Texte présenté:
Un mot qui évidemment désigne les soulèvements de
jeunes Palestiniens qui, de 1987 à 1993 puis à nouveau
depuis un an, se sont attaqués aux forces de l’ordre
israéliennes.
Un
mot aussi qui puise son sens au cœur de la culture
du désert, nord-africaine, moyenne et proche-orientale.
La
pierre comme arme du pauvre, première arme-outil accessible
à tous que Kubrick
transforma en os à l’aube de l’Humanité et auquel
Michel Tournier, dans son recueil de textes intitulé
«Célébrations» consacre un chapitre :
«C’était
en Syrie à Palmyre. Je venais d’arriver et je m’aventurai
seul au milieu des ruines roses et bleus qu’exaltait
le soleil couchant. J’ai rarement vu un décor plus
somptueusement théâtral. Je m’avise bientôt que je
suis pisté par un chien. D’une tombe, il en sort deux
autres. Puis il en surgit de partout, et j’ai bientôt
devant moi une meute de molosses efflanqués, nullement
rassurants. J’ai accompli alors le geste rituel. Je
me suis baissé pour ramasser une pierre. Aussitôt,
les chiens ont fui éperdument dans toutes les directions.
Mieux que moi-même, ils connaissaient la redoutable
adresse des enfants du désert qui apprennent à lancer
des pierres en faisant leurs premiers pas. Je les
ai vu atteindre un oiseau en plein vol.»
L’auteur explique ensuite que le fait de ramasser
une pierre, et pas forcément de la lancer, représente
autour de la Méditerranée et plus précisément dans
les civilisations du désert, un geste d’hostilité
compris par tous, comme dans les pays plus nordiques,
on pourra lever le poing ou écarquiller les yeux,
mouvements moins démonstratifs propres à des contrées
plus peuplées et où la promiscuité de l’urbanisation
aura déplacé les codes d’affection ou d’hostilité
dans des sphères plus intimes.
Souvent
aussi, c’est à l’encontre de l’étranger qui s’approche
au loin qu’on se baisse pour ramasser une pierre,
sans intention de la jeter, mais pour signifier à
l’intrus qu’il n’est pas le bienvenu. Menace donc,
mais aussi sentence si l’individu menacé ne comprend
pas le message, un homme d’ailleurs, un infidèle,
de ceux qu’on punit par lapidation comme le préconisent
le Coran mais aussi le Deutéronome de l’Ancien Testament
et vers lequel les mots de Jésus «que celui qui n’a
jamais pêché me jette la première pierre» étaient
directement orientés.

Éléments répertoriés dans un jeu de données:
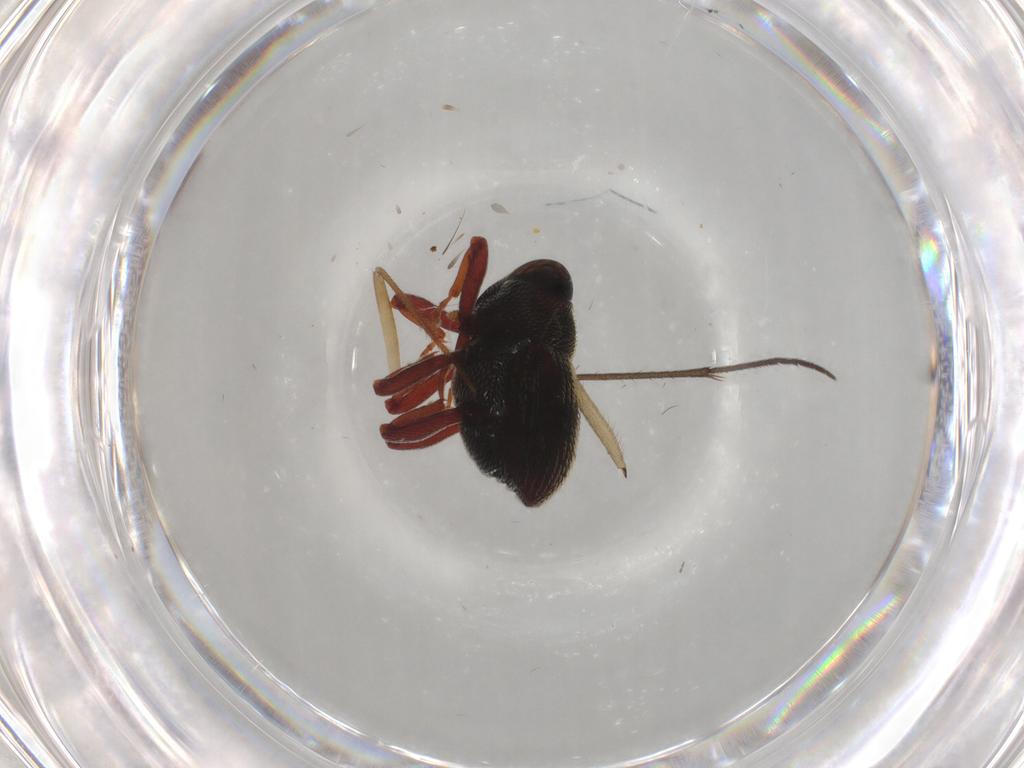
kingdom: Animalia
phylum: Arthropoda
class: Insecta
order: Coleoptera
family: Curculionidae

...

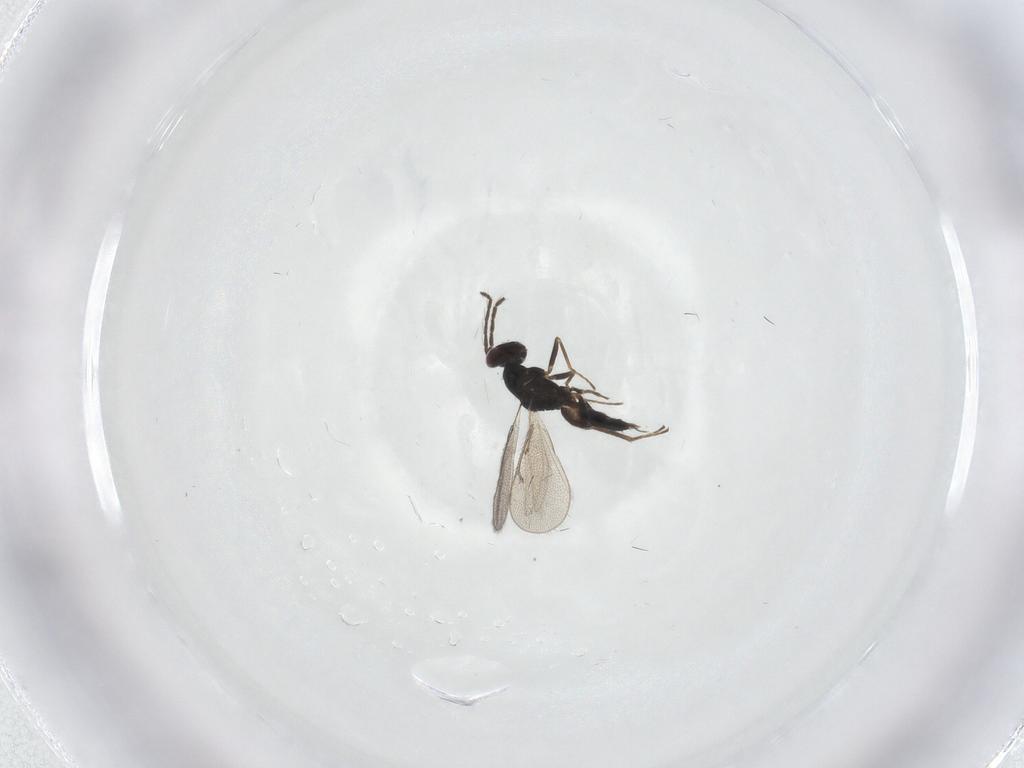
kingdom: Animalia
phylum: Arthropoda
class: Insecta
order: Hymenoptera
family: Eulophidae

--

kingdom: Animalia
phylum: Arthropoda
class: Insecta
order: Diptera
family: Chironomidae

Questions sur le texte:
(1) D'après le texte sur la pierre, dans quelle ville Michel Tournier se fait-il pister par un chien ?
(2) Reproduisez le passage du texte sur la pierre qui va de « Mieux que moi-même, ils » à « sphères plus intimes. ».
Les lignes n'ont aucun lien avec le texte sur la pierre.

Liste des réponses:
(1) À Palmyre, en Syrie.

(2)
Mieux que moi-même, ils connaissaient la redoutable
adresse des enfants du désert qui apprennent à lancer
des pierres en faisant leurs premiers pas. Je les
ai vu atteindre un oiseau en plein vol.»
L’auteur explique ensuite que le fait de ramasser
une pierre, et pas forcément de la lancer, représente
autour de la Méditerranée et plus précisément dans
les civilisations du désert, un geste d’hostilité
compris par tous, comme dans les pays plus nordiques,
on pourra lever le poing ou écarquiller les yeux,
mouvements moins démonstratifs propres à des contrées
plus peuplées et où la promiscuité de l’urbanisation
aura déplacé les codes d’affection ou d’hostilité
dans des sphères plus intimes.